● TEXT:

--------

Die Formel 1 meldet sich am Wochenende mit einem waschechten Klassiker, einem der beliebtesten Grands Prix im Rennkalender überhaupt, zurück aus der Sommerpause 2018: Auf der berüchtigten Ardennen-Achterbahn von Spa-Francorchamps steht der 63. Belgien GP der F1-Geschichte auf dem Programm.

Eau Rouge, Blanchimont, Pouhon & Co. heißt also die Traumkulisse für einen dringend notwendigen Konter von Sebastian Vettel im WM-Kampf gegen Lewis Hamilton. Der amtierende Weltmeister von Mercedes hatte vor den F1-Ferien dem Ferrari-Star dessen in Silverstone einmal mehr eroberte WM-Führung erneut abgeluchst - ebenfalls beim Heimrennen des großen Rivalen.

Powerstrecke Spa: Vettel & Ferrari müssen kontern

Doch nach Hockenheim legte Hamilton sogar nochmals nach, erhöhte mit einem weiteren Triumph auf 24 WM-Zähler Vorsprung auf Vettel. Das entspricht annähernd der Punkteausbeute für einen Sieg. Größer war der Abstand in der WM-Wertung in der laufenden Formel-1-Saison 2018 noch nie zwischen den beiden Erzrivalen gewesen. Umso wichtiger ein schneller und effektiver Konter jetzt in Belgien.

--------

● DATENSÄTZE:
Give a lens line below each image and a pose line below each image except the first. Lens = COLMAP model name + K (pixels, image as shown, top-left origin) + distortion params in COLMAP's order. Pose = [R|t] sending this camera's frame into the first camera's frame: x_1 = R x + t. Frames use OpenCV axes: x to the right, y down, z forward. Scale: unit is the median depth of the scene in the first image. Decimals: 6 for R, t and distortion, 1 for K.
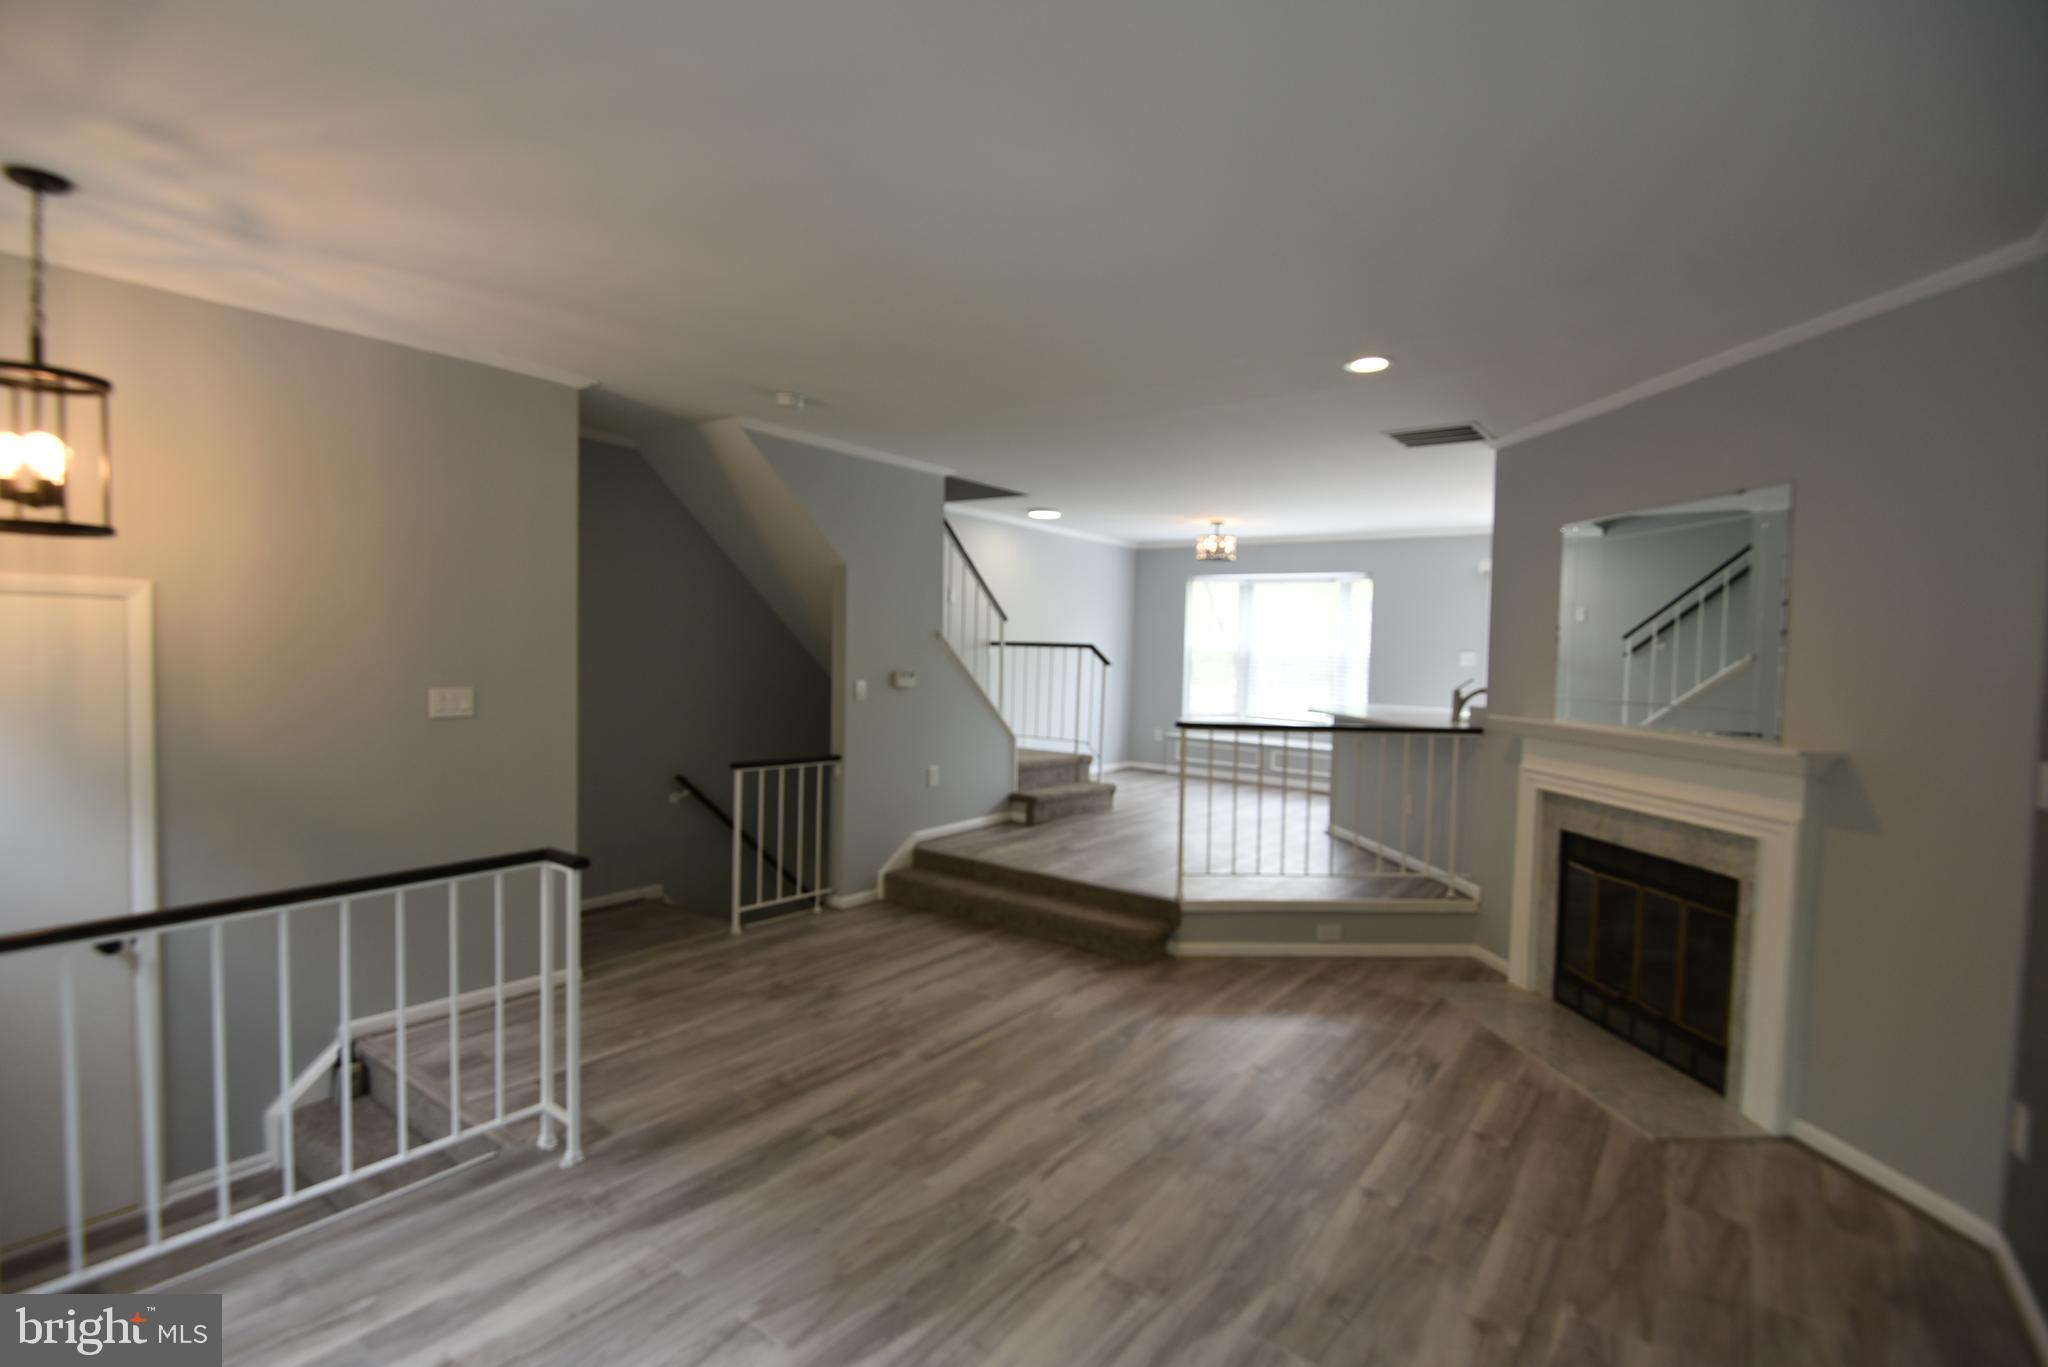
lens RADIAL K [[945.6, 0, 1017.4], [0, 945.6, 685.6], [0, 0, 1]] dist [-0.008912, -0.007938]
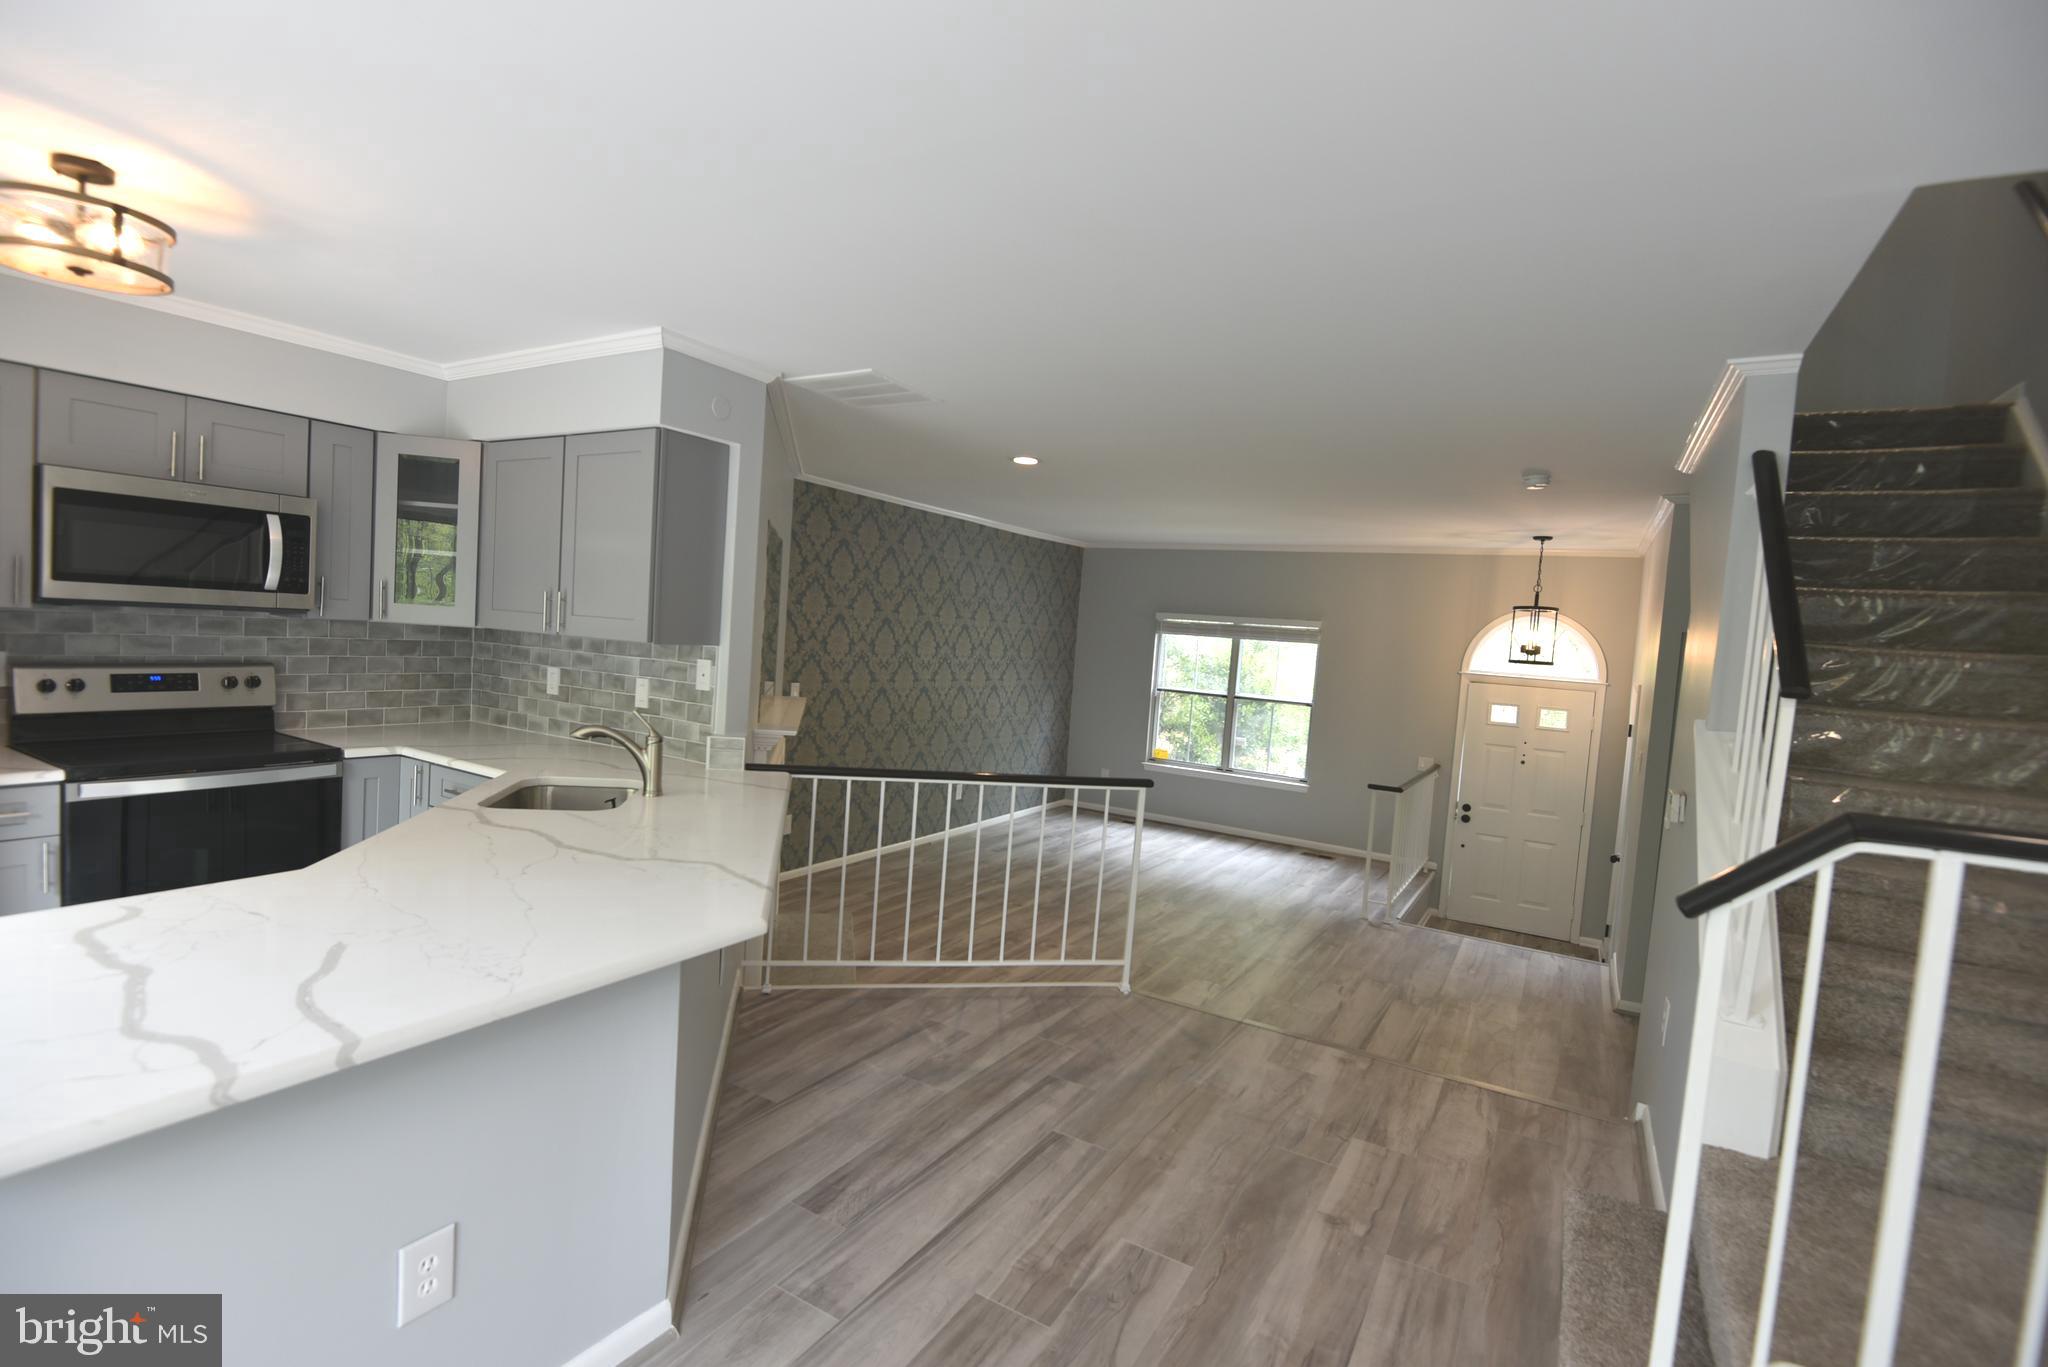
lens RADIAL K [[945.6, 0, 1017.4], [0, 945.6, 685.6], [0, 0, 1]] dist [-0.008912, -0.007938]
pose [[-0.989734, -0.089149, -0.111707, 0.450880], [-0.099729, 0.990659, 0.093003, -0.124853], [0.102373, 0.103189, -0.989380, 2.110569]]
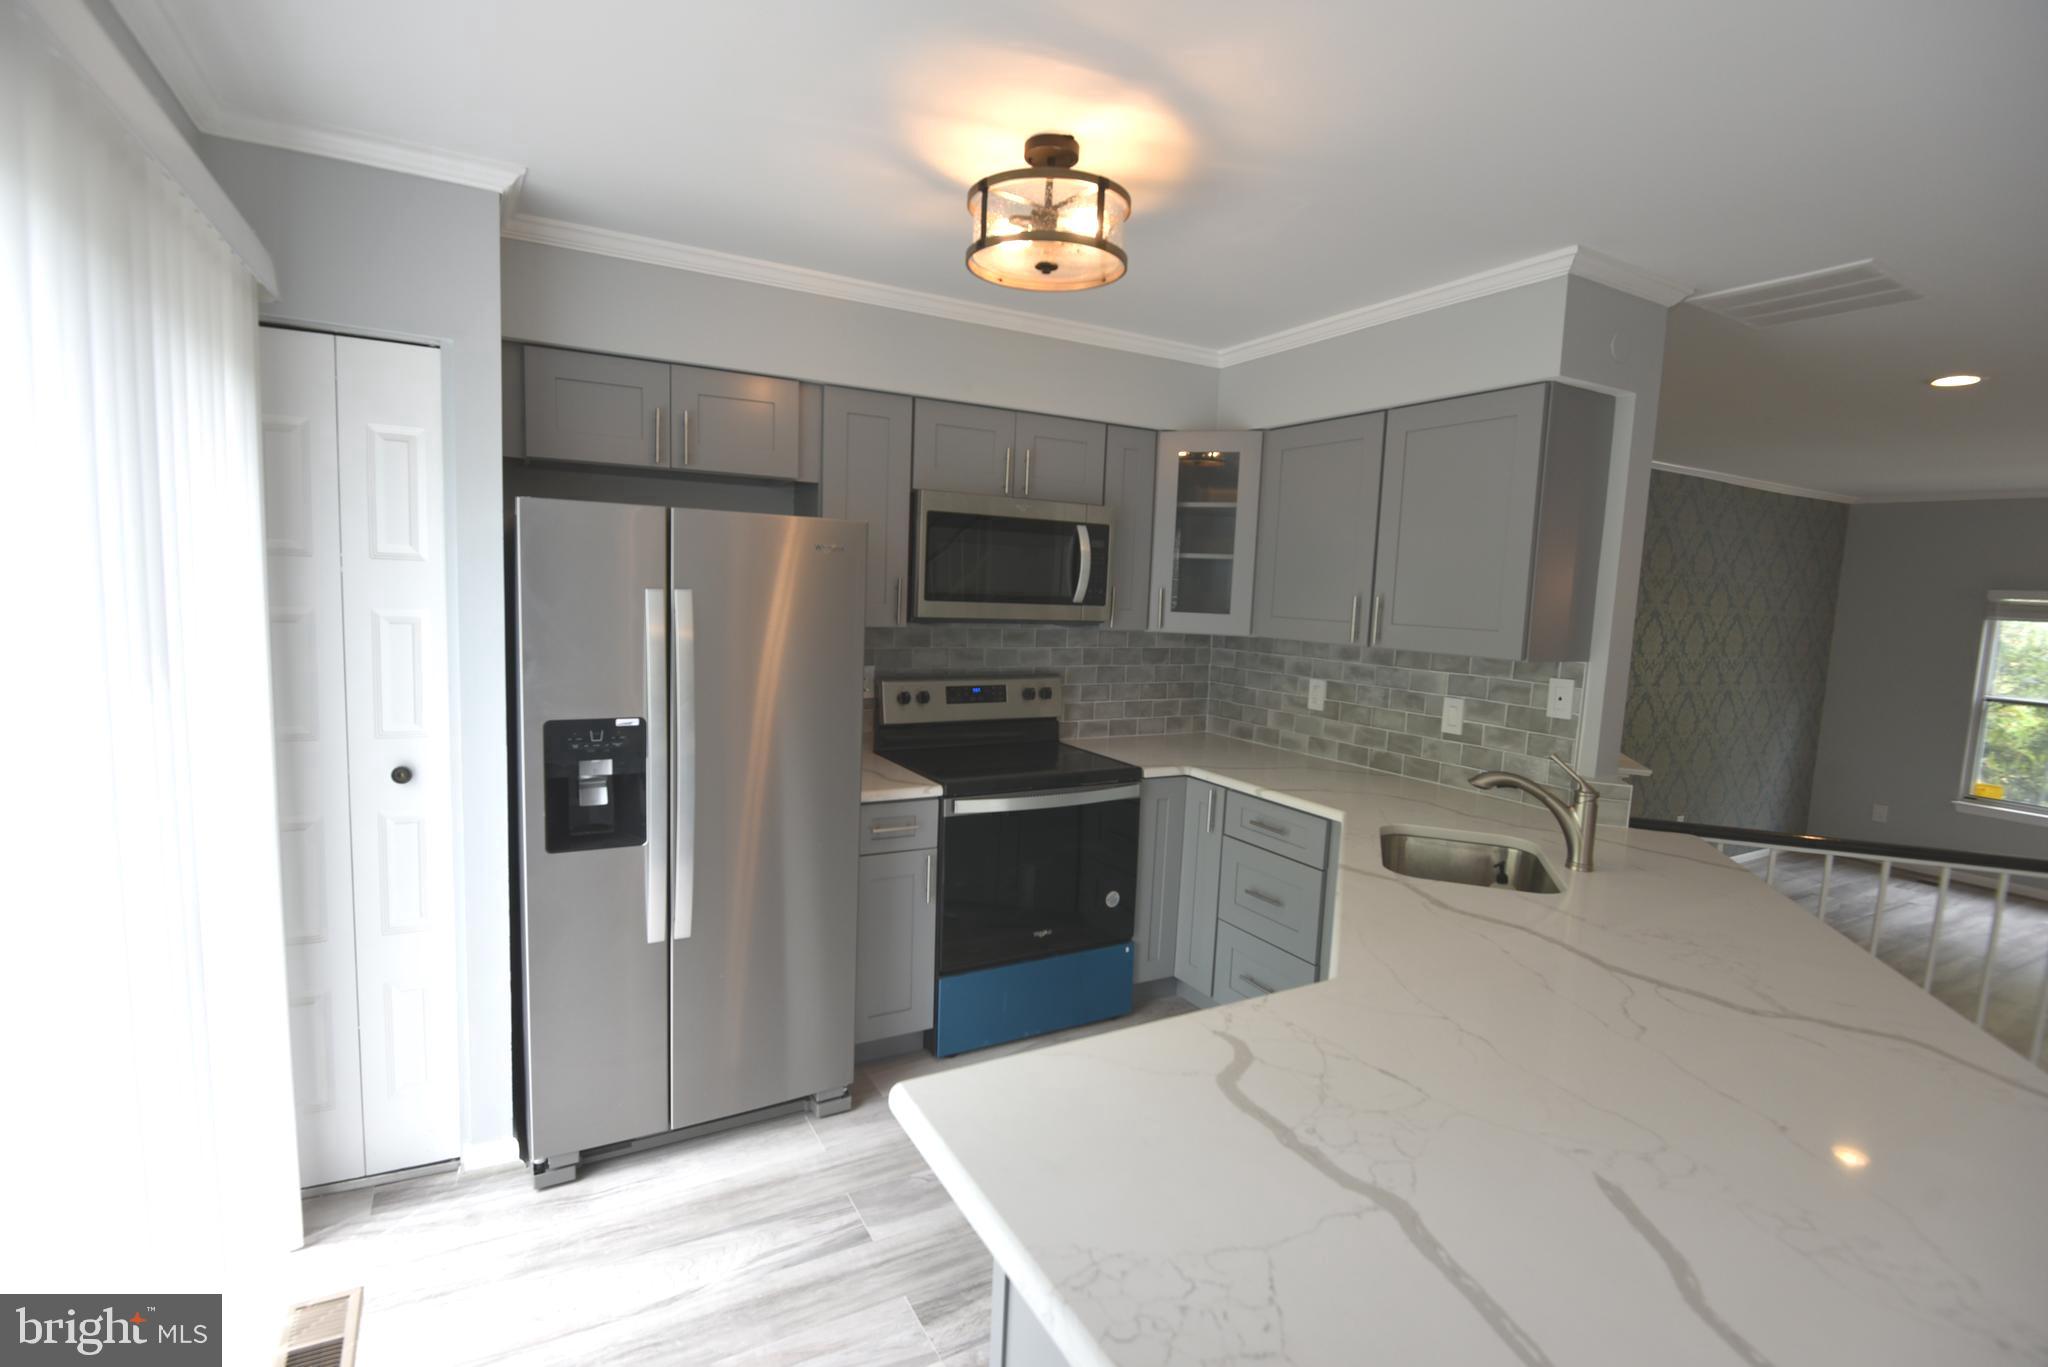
lens RADIAL K [[945.6, 0, 1017.4], [0, 945.6, 685.6], [0, 0, 1]] dist [-0.008912, -0.007938]
pose [[-0.911015, -0.108464, 0.397854, 0.731222], [-0.050826, 0.986967, 0.152686, -0.117326], [-0.409229, 0.118878, -0.904654, 1.987025]]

--------

● AUFGABEN:
1 – Wie viele WM-Punkte Vorsprung hat Lewis Hamilton laut dem Text über den Großen Preis von Belgien auf Sebastian Vettel?
2 – Fasse den Text über den Großen Preis von Belgien in zwei Sätzen zusammen.
3 – Führe den Text über den Großen Preis von Belgien im Anschluss an seinen letzten Satz weiter.

● LÖSUNGEN JE AUFGABE:
1 – 24 WM-Punkte.

2 – Die Formel 1 kehrt nach der Sommerpause 2018 mit dem 63. Großen Preis von Belgien in Spa-Francorchamps zurück. Dort muss Sebastian Vettel kontern, denn Lewis Hamilton führt die WM mit 24 Punkten an, so deutlich wie noch nie in dieser Saison.

3 –
Den muss Ferrari - neuer Motorpower-Leader der F1 - auch wegen der Streckencharakteristik setzen. Genau wie in Monza schon eine Woche später zählt in Spa vor allem Leistung, Leistung und nochmal Leistung. Durch den inzwischen extremen Abtrieb der Formel-1-Boliden gehen wie zuletzt in Silverstone sicherlich auch in Spa mehr Kurven denn je mit Vollgas. Nicht umsonst hatten manche Fahrer selbst in der ultraschnellen Blanchimont eine zusätzliche DRS-Zone gefordert. Damit nicht genug: In Ungarn schon bei den Kunden verbaut, wird bei Ferrari in Belgien zudem die finale Ausbaustufe der Power Unit erwartet.

Vettel glaubt an Ferrari, Mercedes sträubt sich gegen Prognosen

Also: Vorteil Ferrari. Oder? Toto Wolff will nicht einmal mehr die Konkurrenz stark reden. "Vor Spa ist es sehr schwierig, Prognosen abzugeben. Wenn uns der bisherige Saisonverlauf eines gelehrt hat, dann ist es die Tatsache, dass es keinen klaren Favoriten für bestimmte Strecken mehr gibt und dass nicht immer das schnellste Auto auch gewinnt", erklärt der Mercedes-Motorsportchef, das kuriose Bild der laufenden Saison im Blick.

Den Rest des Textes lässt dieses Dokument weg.